Certainly, as the Greens and the member for Warringah are aware but continually deny, we in the coalition are acting on climate change now. We don’t just talk; we don’t sit back and debate irrational triggers. We are well past that. I personally am strongly committed not only to acting on climate change but also to adapting to a hotter, drier climate. Both are important. Unlike the Greens and the member for Warringah, we put the focus on mitigating risk and adapting rather than on taking a closed-mind, ideological view and mouthing naive, uncosted, feel-good statements, backed up in certain circumstances by bullying and abuse.

Net zero emissions, mentioned by Senator McAllister, need to be justified and costed, not just mouthed. There is no economic case to do so, and the reduction in emissions, if it occurs, could have no impact on the world climate. Let’s not forget that China has somewhere between 1,032 and 2,400 coal-fired power stations and is building 126 more. Japan has 90 coal-fired power stations and is building somewhere between 22 and 45 more, depending on the source.

At the last election, the government took a clear plan to the Australian people to responsibly reduce Australia’s carbon dioxide emissions, consistent with our international commitments. We as a government remain committed to this plan. I personally remain committed to this policy as a prudent policy and I know that reducing emissions will be accompanied by rock-solid policies to adapt to a hotter and a drier continent. This government-led Australia to beat its first Kyoto target by 128 million tonnes. We’re projected to beat our 2020 target by 411 million tonnes. Our 2030 Paris target reduces emissions by 26 to 28 per cent, on 2005 levels, by 2030. Over this period we will halve the amount of emissions per Australian. On a per-capita basis, our emissions reductions will be greater than those of many comparable countries, including the European Union, Canada, Japan and Korea.

This is an ambitious but responsible emissions reduction target for 2030. We will meet it and we intend to beat it. The latest emission projections already show we are on track to do so. We do not need triggers. But, as you quite well know but are ignoring because it doesn’t match certain ideologies, Australia cannot cut global emissions in isolation. The development and deployment of new technologies will be essential to reducing emissions, both here and around the world, while creating jobs. Our focus is on improving existing technologies and adopting new technologies, not taxes. We do not support the introduction of a carbon tax. We do not support driving up electricity prices and we do not support plans that will abandon the jobs of many regional Australians and make emissions reductions unsustainable.
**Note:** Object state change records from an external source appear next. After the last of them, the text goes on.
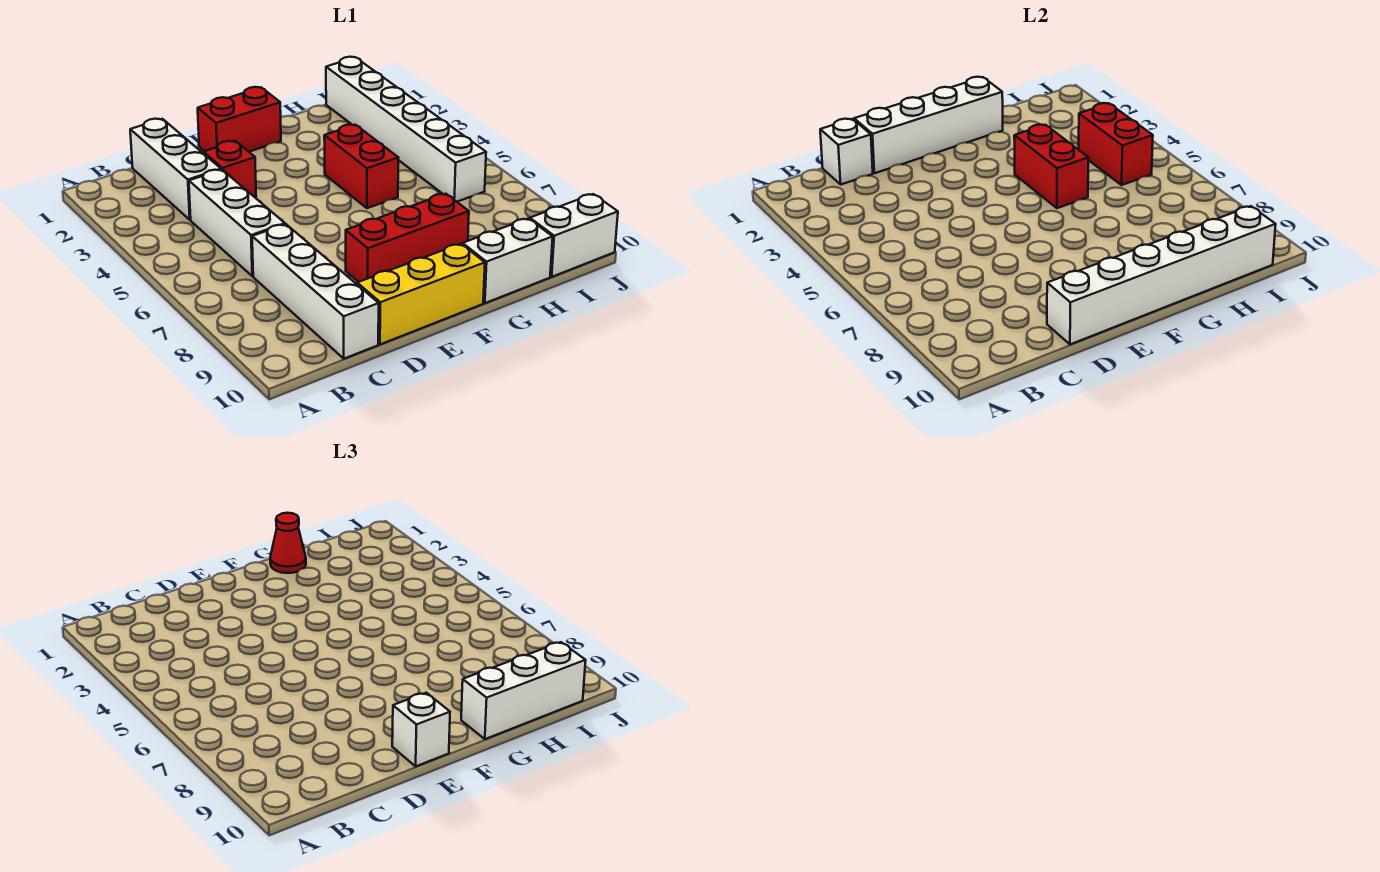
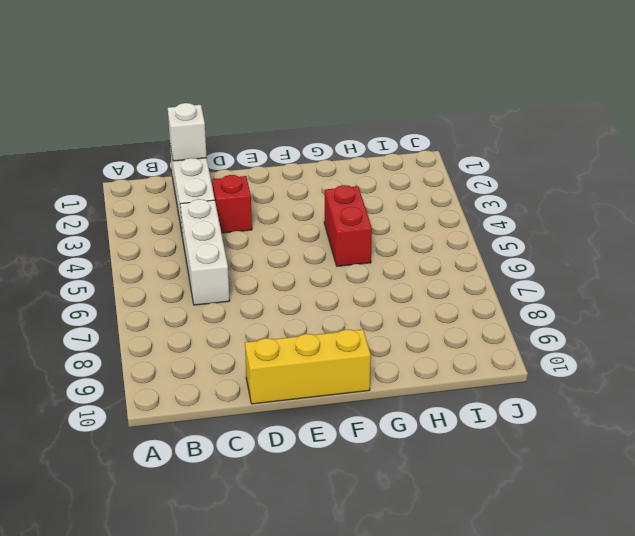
none -> white 1x4 brick [252,224,379,359]
none -> red 1x2 brick [198,87,281,152]
none -> red 1x3 brick [346,194,469,282]

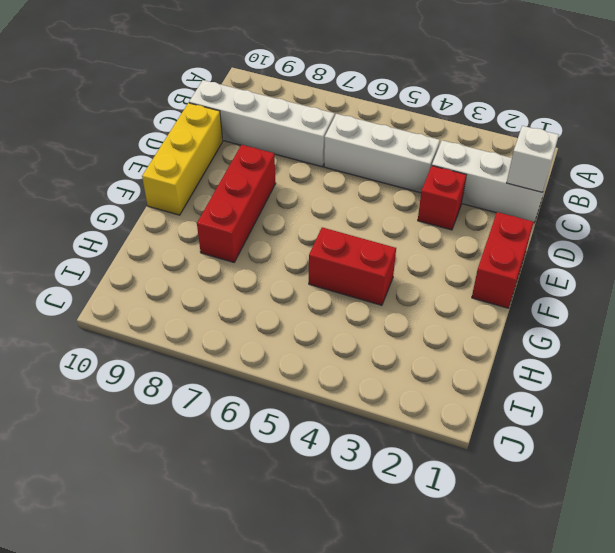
none -> white 1x2 brick [463,218,553,303]
none -> white 1x6 brick [326,57,486,202]
none -> white 1x2 brick [530,194,618,277]

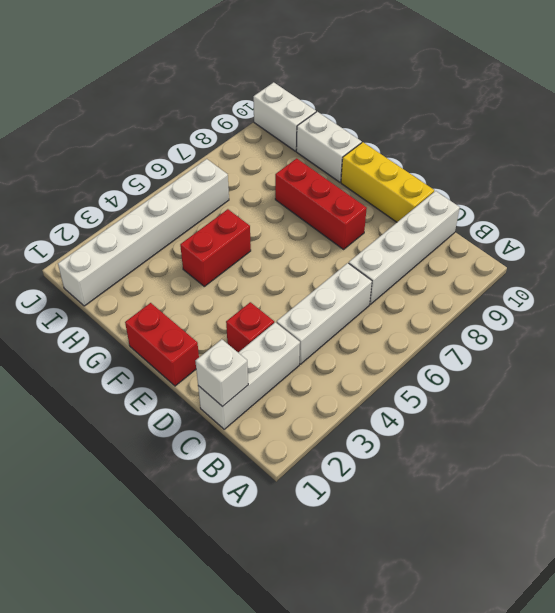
none -> white 1x4 brick [854,77,1003,173]
none -> white 1x6 brick [1047,206,1276,344]
none -> red 1x2 brick [1014,125,1088,208]

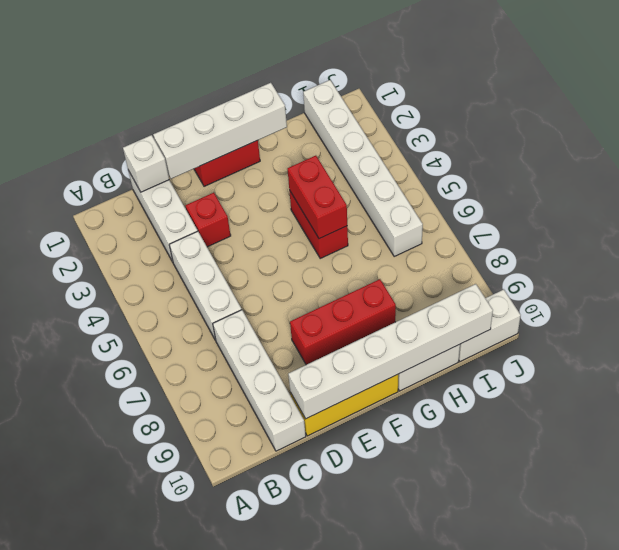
none -> red 1x2 brick [1079,103,1153,185]
none -> white 1x1 brick [392,693,450,766]
none -> red 1x1 cone [270,513,306,573]

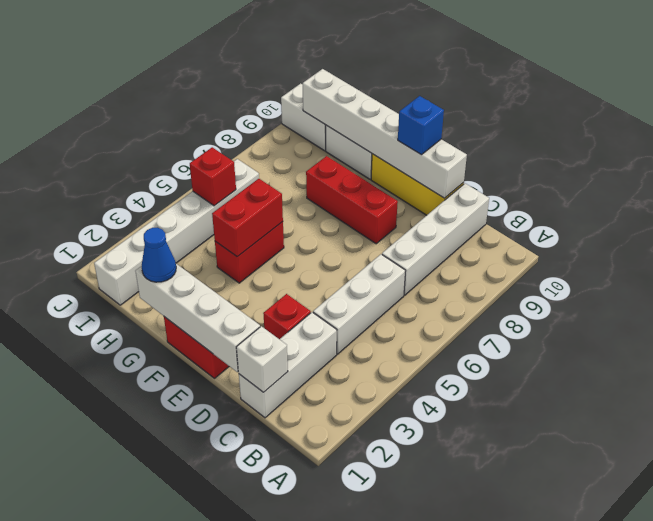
blue 1x1 brick [398,96,444,155] -> white 1x1 brick [392,693,450,766]
blue 1x1 cone [142,228,176,282] -> red 1x1 cone [270,513,306,573]
red 1x1 brick [190,147,236,206] -> red 1x2 brick [1079,103,1153,185]
none -> white 1x3 brick [461,642,586,739]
That’s why, working closely with industry, researchers and international partners, we are developing a technology investment road map, to focus our investment on driving down the cost of low-emissions technology, as recently forecast by Minister Taylor. It will also guide us as we seek to deploy new technology as rapidly as possible, to reduce emissions both at home and overseas. That road map will position Australia to contribute to and take advantage of global technologies. It will set a framework for our investment in emissions-reducing technologies over the short period, to 2022; the medium period, to 2030; and the long term, to 2050. This builds on what we’re already doing to drive down emissions, including the $10 billion Clean Energy Finance Corporation, which brings down the cost of renewable energy; the $1 billion Grid Reliability Fund, to promote investment in battery and pumped hydro renewable energy storage; our $500 million hydrogen strategy, to position us as a key player in the emerging green hydrogen economy; and our soon-to-be-released electric vehicles strategy, to accelerate the modernisation of our transport fleet.
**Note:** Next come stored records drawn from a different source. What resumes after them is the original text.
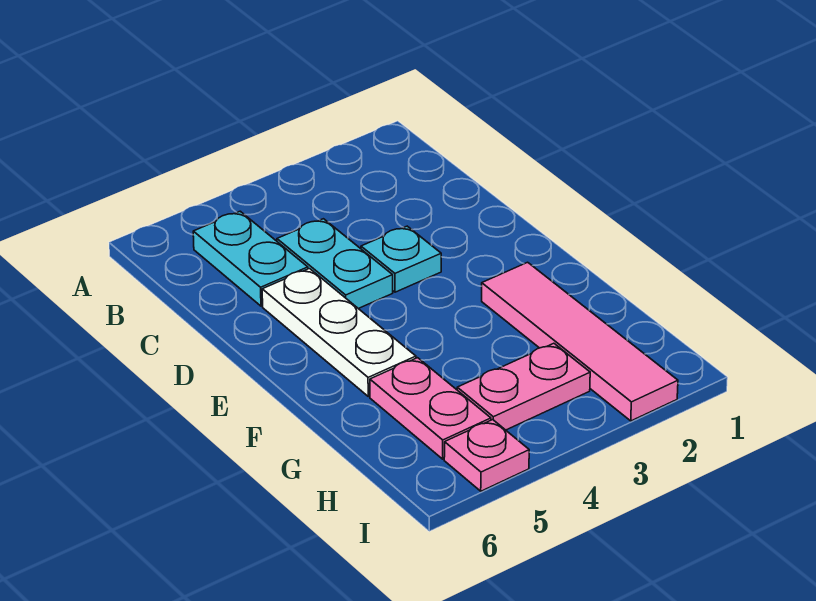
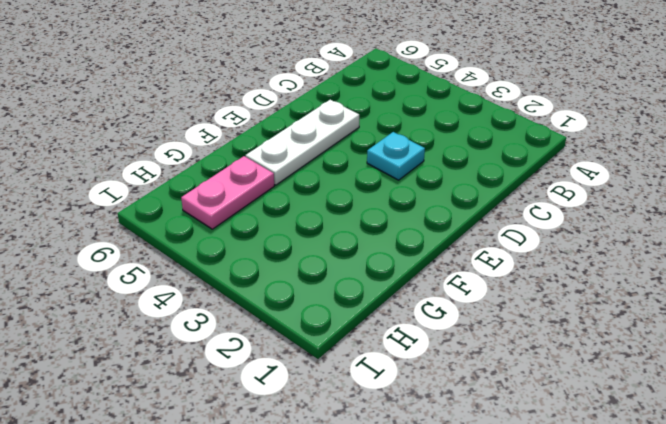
none -> cyan 1x2 plate [193,211,308,306]
none -> cyan 1x2 plate [277,219,393,309]

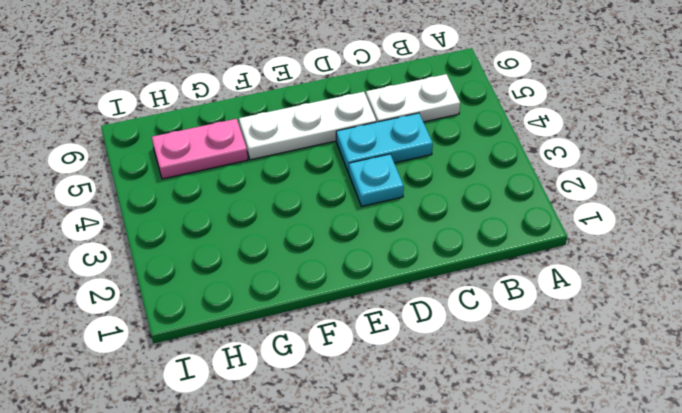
white 1x2 plate [366,74,460,122] -> cyan 1x2 plate [193,211,308,306]
none -> pink 1x4 tile [482,262,678,421]
none -> pink 1x2 plate [457,343,590,430]

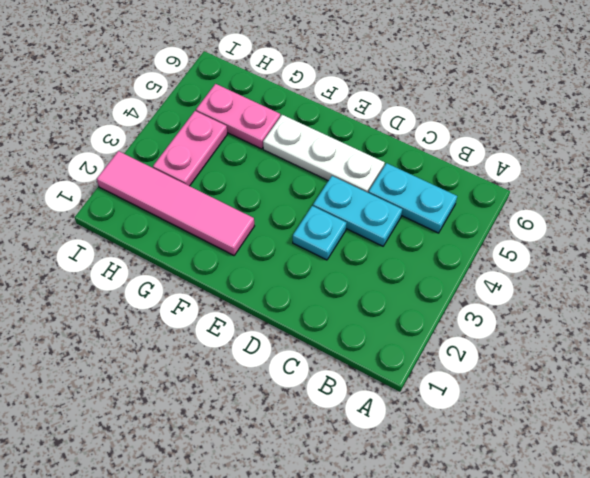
none -> pink 1x1 plate [444,420,529,491]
Let me summarise by saying that Australia’s emissions are coming down. In fact, Australia’s emissions are lower now than when the coalition came to government in 2013. Australia’s emissions are more than 12 per cent lower than in 2005. This compares to a two per cent reduction for Canada and a four per cent increase for New Zealand over the same period. Let’s mitigate risk. Where risks cannot be mitigated, we must adapt. Those impacted by the recent bushfires want practical measures and not the mouthing of ideologies.